→ **Task details**: Give again, unchanged, the line that contains "focal_35mm: 41" together with every line that follows it until the entries end.

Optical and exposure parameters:
________________________

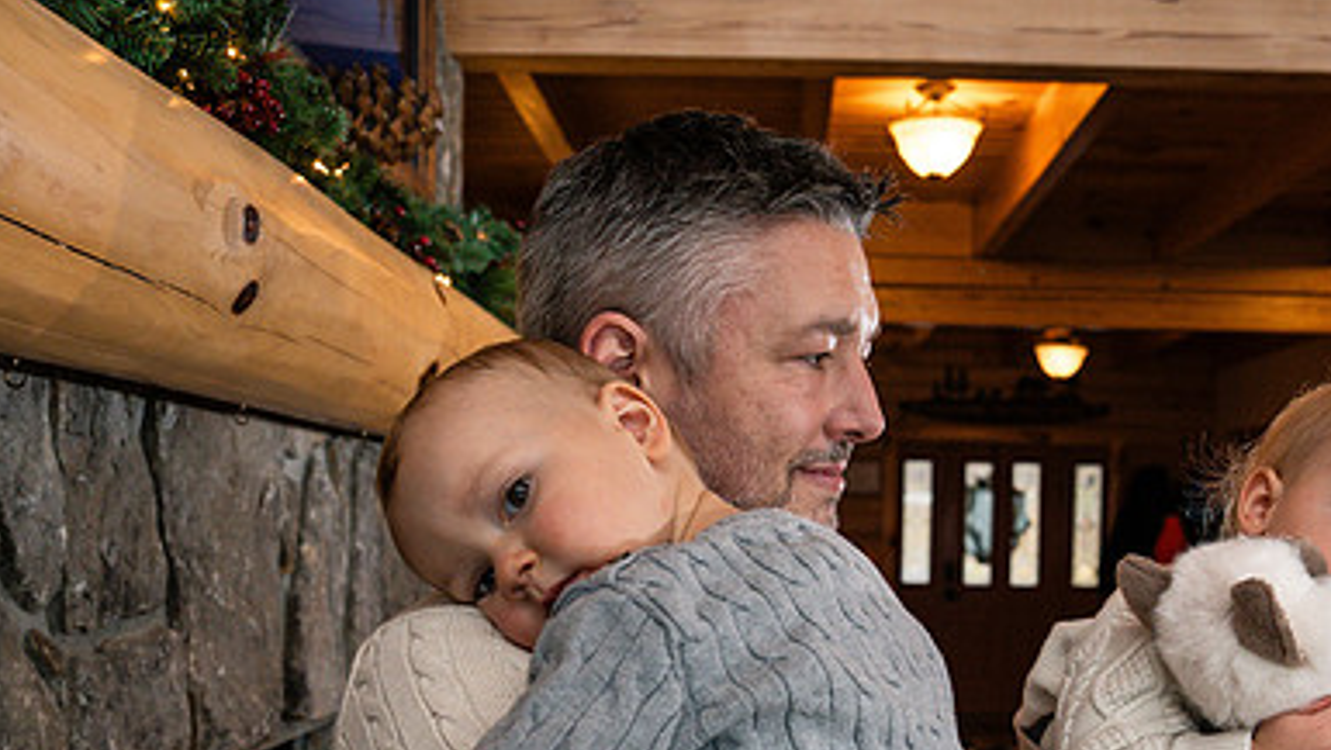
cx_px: 771
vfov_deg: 28.2
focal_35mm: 41
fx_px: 1448
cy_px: 634
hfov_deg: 49.2
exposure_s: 1/250
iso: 800
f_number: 4.5
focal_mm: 26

________________________

→ **Answer for this exercise**:
focal_35mm: 41
fx_px: 1448
cy_px: 634
hfov_deg: 49.2
exposure_s: 1/250
iso: 800
f_number: 4.5
focal_mm: 26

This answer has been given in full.